De Lima first ran afoul of Duterte after she was appointed chairperson of the Philippine Human Rights Commission in 2008 and set out to investigate charges that Duterte ran death squads as mayor of Davao City to cleanse the city of criminals and drug users. According to one witness before a Senate committee, Duterte ordered his men to ambush de Lima as she and her team sought in 2009 to investigate vigilante action in Davao City, where as many as 1,000 drug users or sellers were murdered by death squads. However, the witness said, de Lima and her team detoured and didn’t go past the ambush site.
On her election to the Senate in July 2016, de Lima was named chair of a Senate Justice and Human Rights Committee and immediately called hearings into Duterte’s new drug war, which began even before he became President, with over-enthusiastic cops and vigilantes murdering hundreds of drug users or sellers, most of them the poor in the Philippines’ teaming slums.

» **Source information**
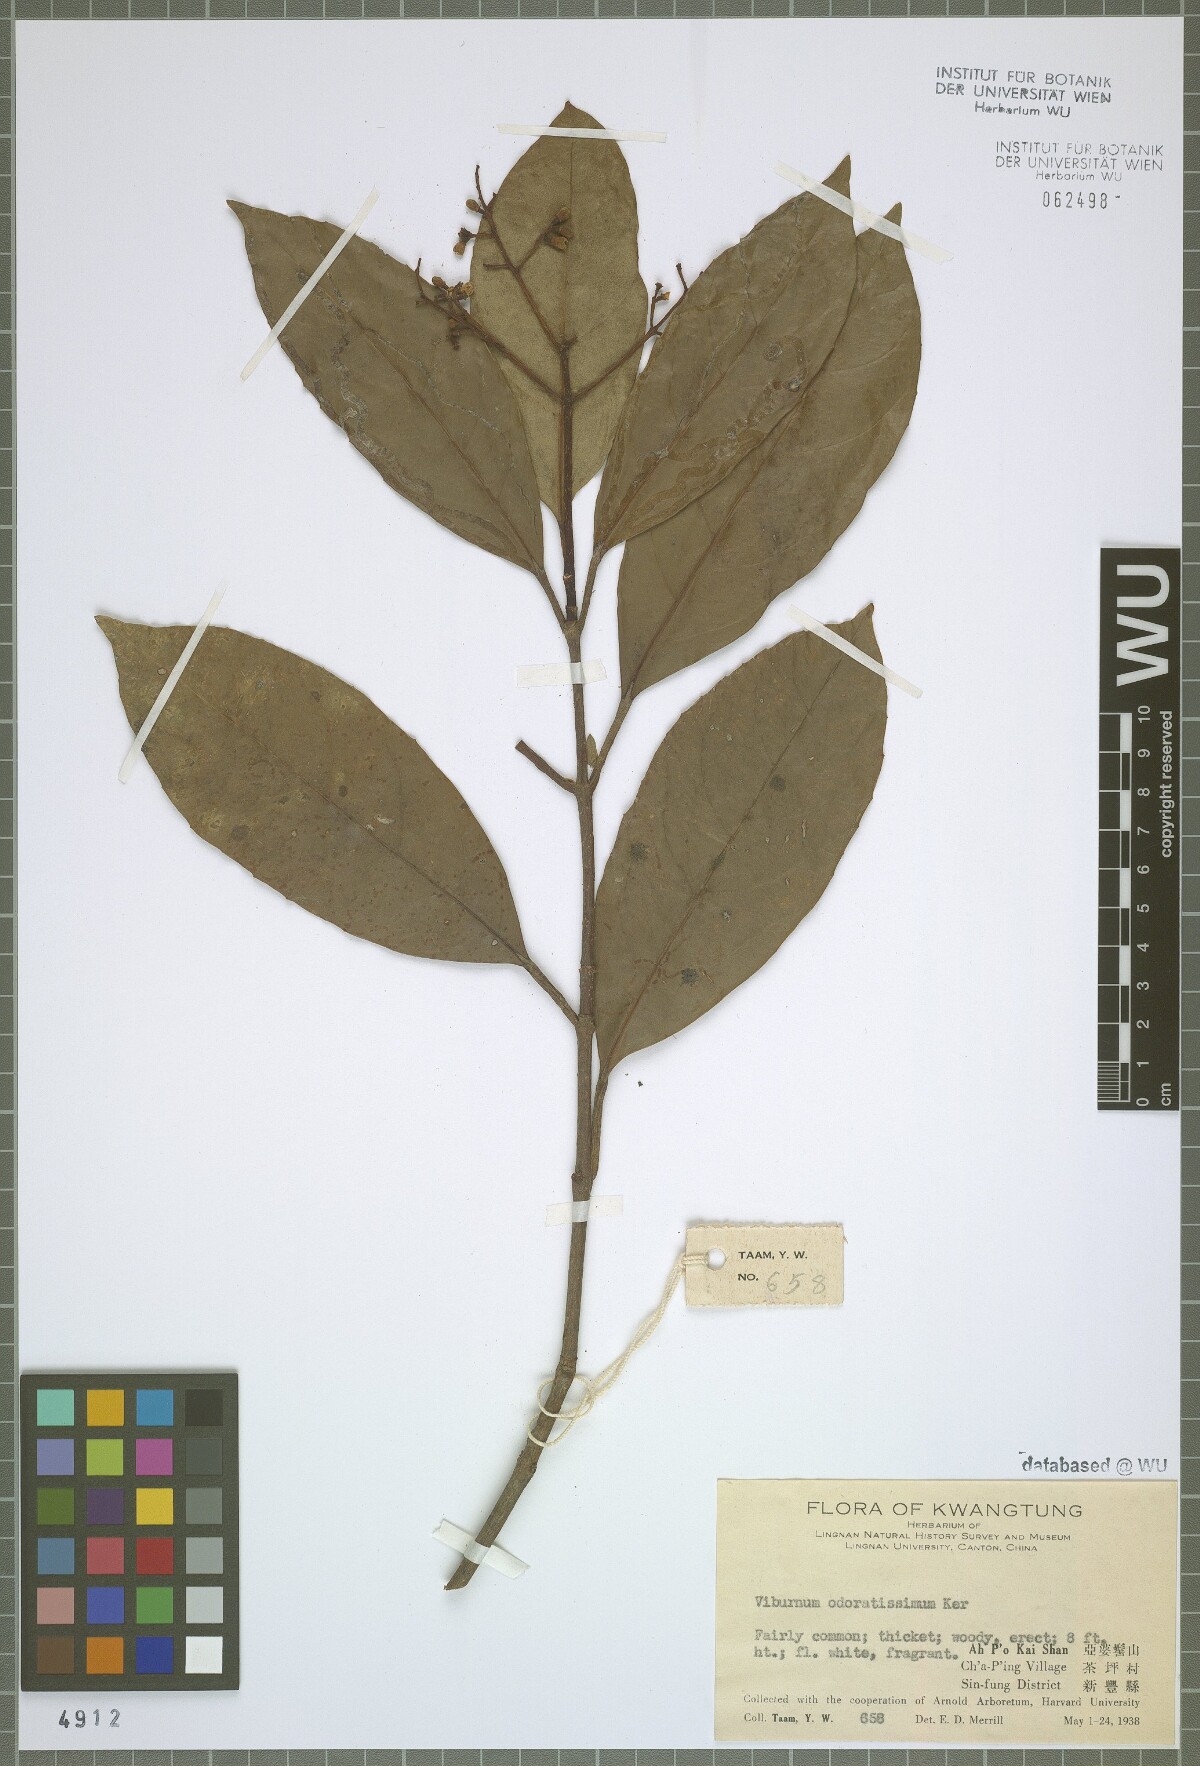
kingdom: Plantae
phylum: Tracheophyta
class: Magnoliopsida
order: Dipsacales
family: Viburnaceae
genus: Viburnum
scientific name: Viburnum odoratissimum
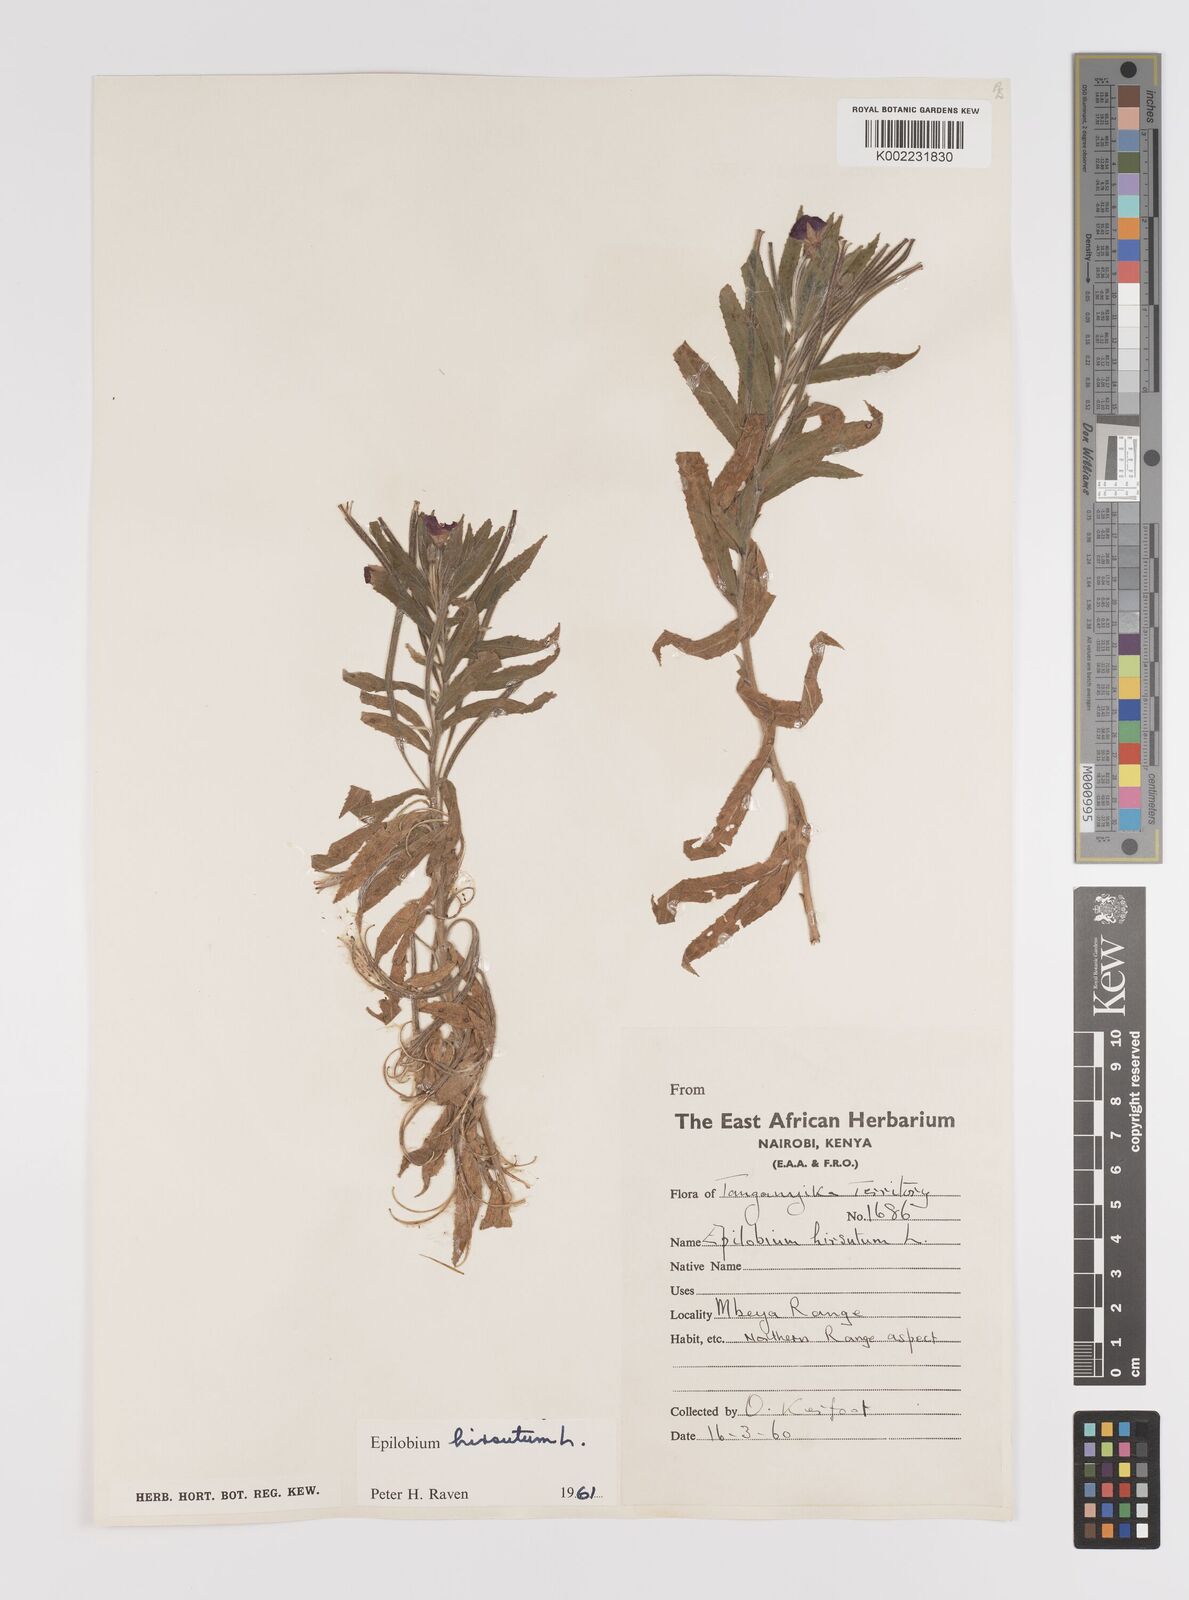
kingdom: Plantae
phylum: Tracheophyta
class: Magnoliopsida
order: Myrtales
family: Onagraceae
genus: Epilobium
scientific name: Epilobium hirsutum
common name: Great willowherb
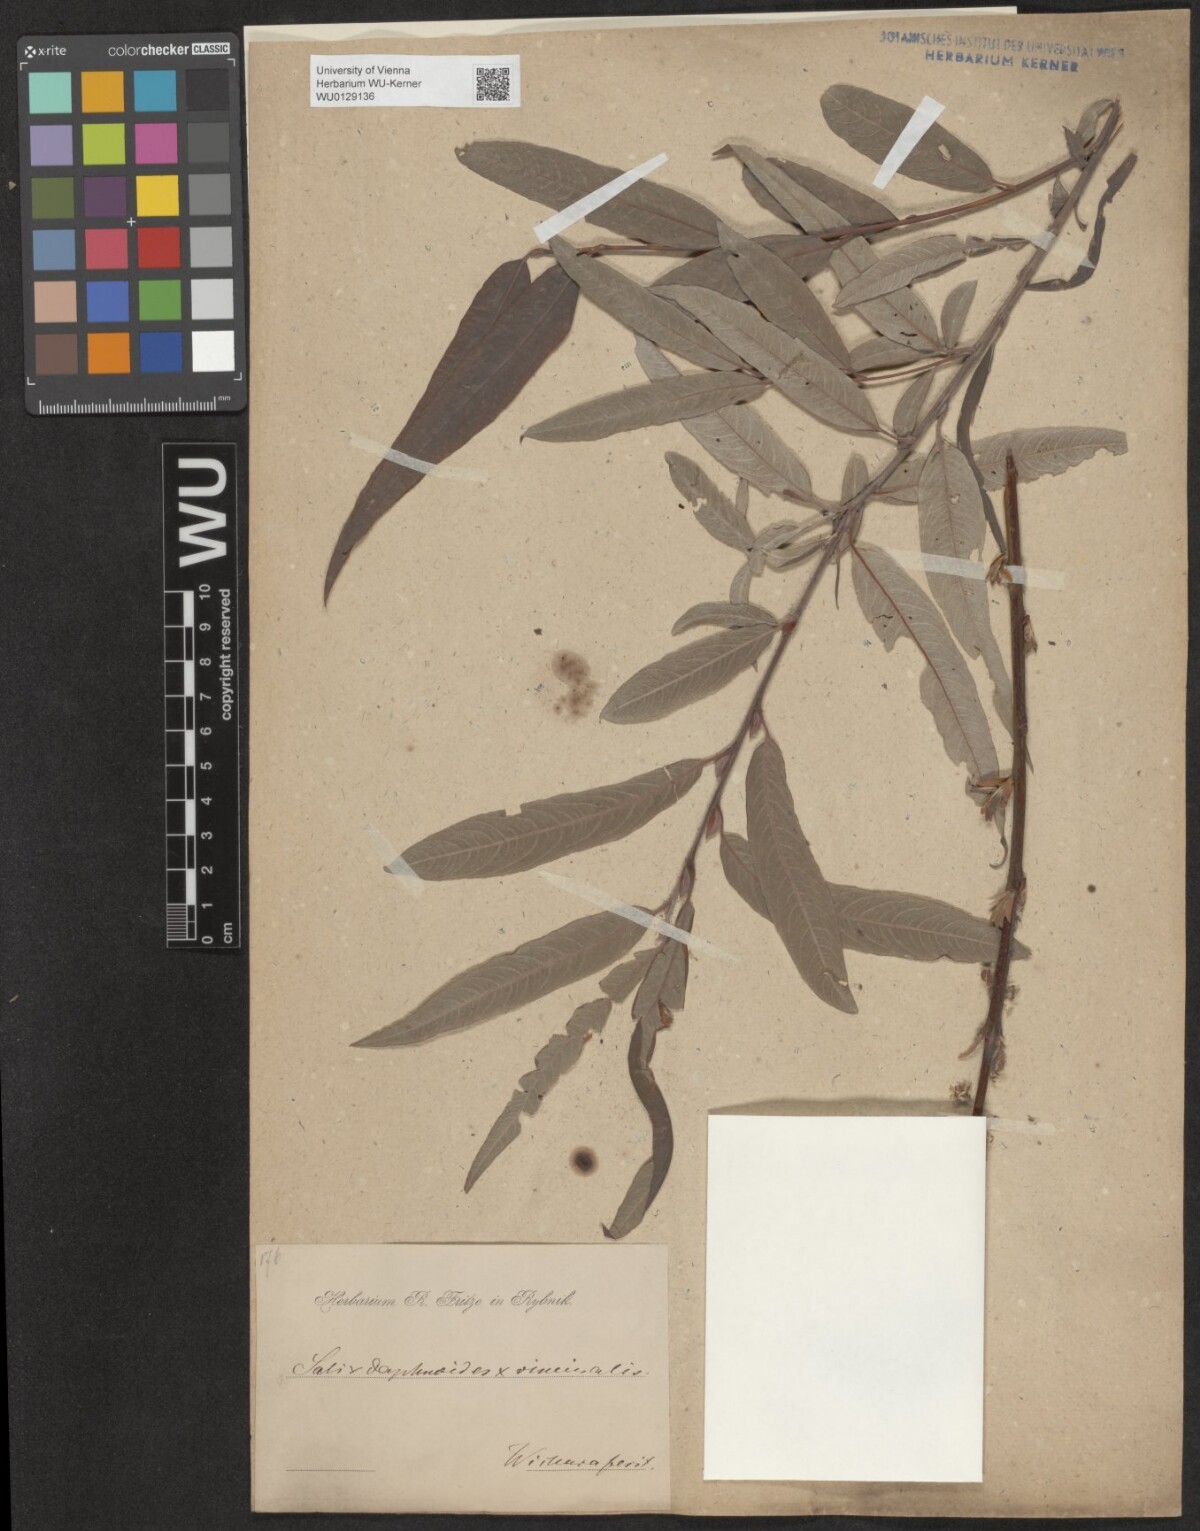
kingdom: Plantae
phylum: Tracheophyta
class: Magnoliopsida
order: Malpighiales
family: Salicaceae
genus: Salix
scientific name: Salix digenea
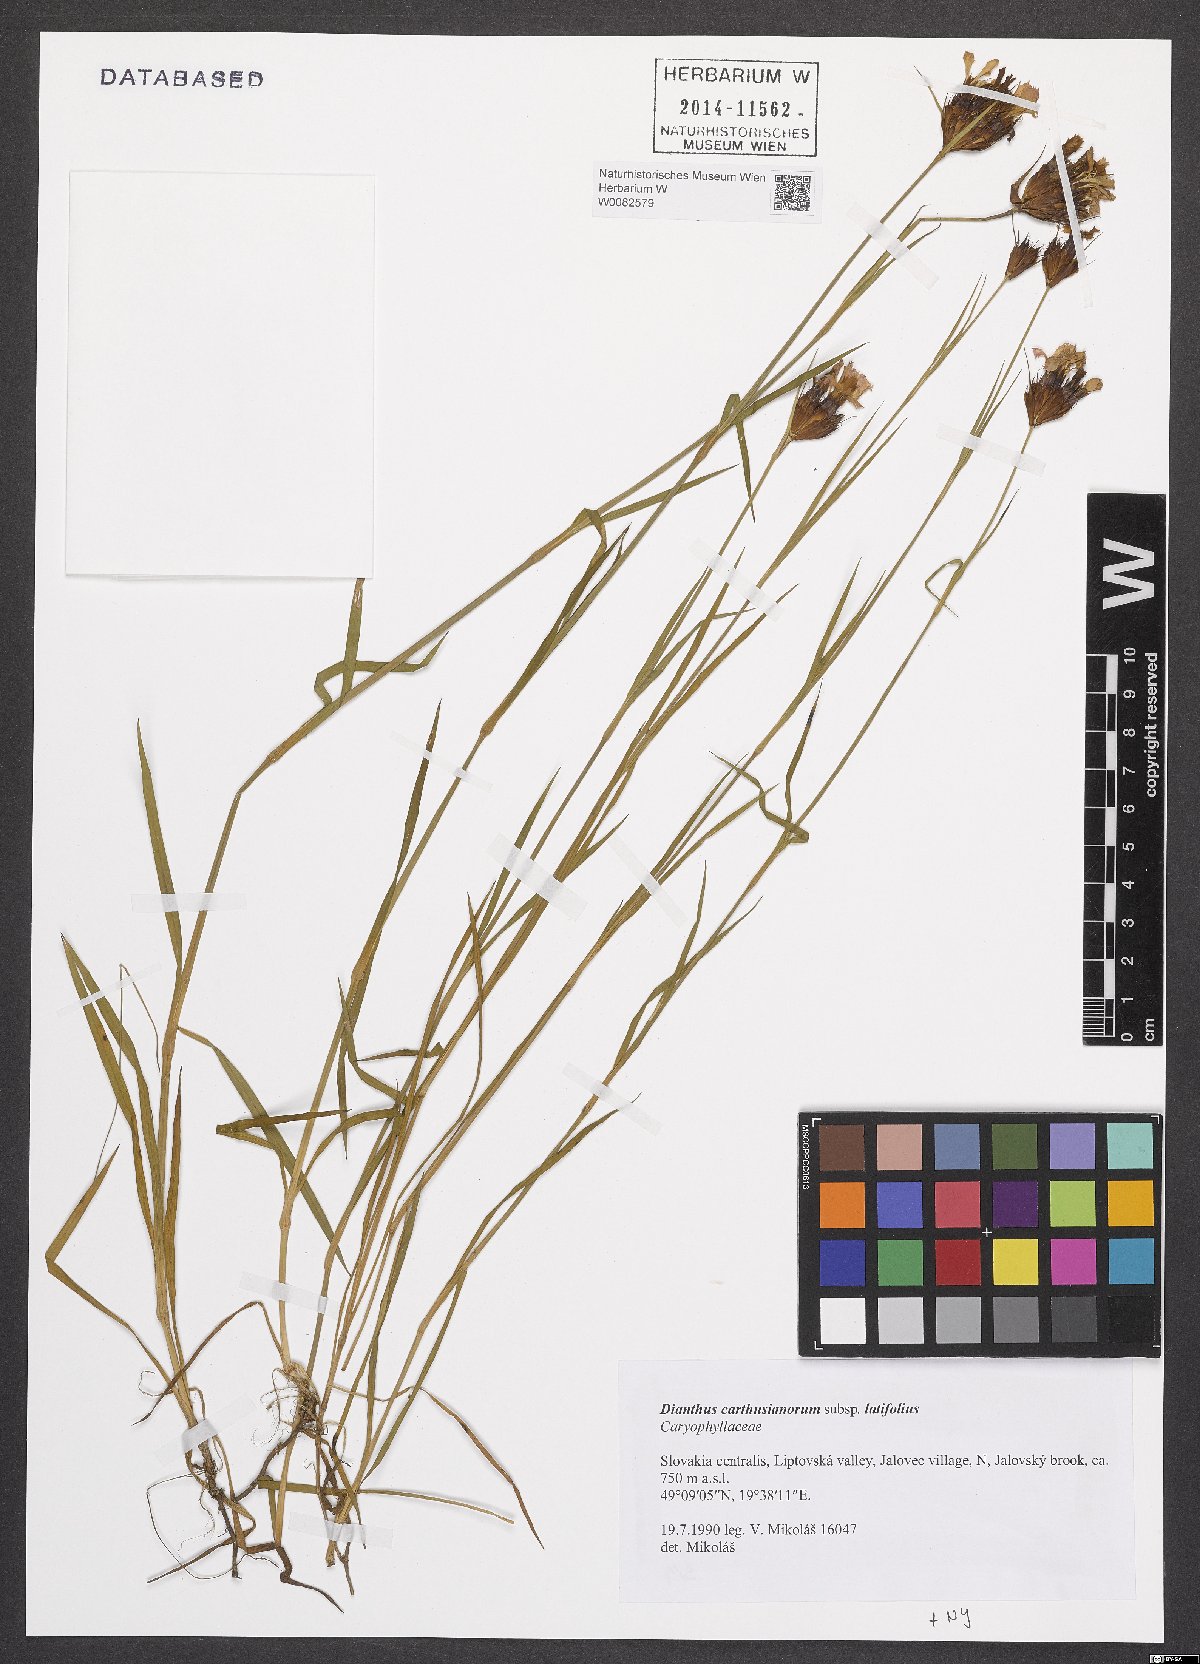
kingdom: Plantae
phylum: Tracheophyta
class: Magnoliopsida
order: Caryophyllales
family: Caryophyllaceae
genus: Dianthus
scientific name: Dianthus carthusianorum
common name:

» **Directions**
(a) Using the passage on de Lima and Duterte, answer these questions:
(i) In what year was de Lima appointed chairperson of the Philippine Human Rights Commission?
(ii) According to the passage, how many drug users or sellers were murdered by death squads in Davao City?
(iii) Which Senate committee was de Lima named to chair after her election to the Senate?
(b) Summarize the passage on de Lima and Duterte in two sentences.
(c) Pick up the passage on de Lima and Duterte after its final sentence and continue it.
The entries were drawn from a different source than the passage on de Lima and Duterte.

» **List of answers**
(a)
(i) 2008
(ii) As many as 1,000
(iii) The Senate Justice and Human Rights Committee

(b) As chairperson of the Philippine Human Rights Commission from 2008, de Lima investigated charges that Duterte ran death squads as mayor of Davao City, and a Senate witness said Duterte ordered his men to ambush her team in 2009. After her election to the Senate in July 2016, she chaired the Senate Justice and Human Rights Committee and immediately called hearings into Duterte's new drug war.

(c)
Those hearings included testimony from a former hitman who alleged he had killed as many as 50 people on Duterte’s orders when the latter was mayor of Davao City. Duterte intensified his attacks.
As Human Rights Watch pointed out earlier this week in a prepared news release from New York, “Days after (de Lima’s) hearings began, Duterte launched the first of a series of attacks on de Lima’s personal integrity by claiming the senator was having an affair with her married driver. She later acknowledged the affair.
A series of hearings in the legislature by de Lima’s foe featured Bilibid inmates and others appearing to implicate de Lima in the sale of drug to use the money in her Senate campaign. Later, according to HRW, Duterte told a crowd of supporters that de Lima should commit suicide: “If I were de Lima, ladies and gentlemen, I’ll hang myself,” he said. Over the past six months Duterte has continued his personal attacks against de Lima, referring to her “odious character” and repeatedly asserting that she will “rot in jail.”
Eventually, the Senate – now in Duterte’s hands – voted to remove her from her position as head of the committee. She was accused by pro-Duterte lawmakers of being “biased” against the president. The lawmakers also disclosed her personal cell number, resulting in thousands of threatening text messages.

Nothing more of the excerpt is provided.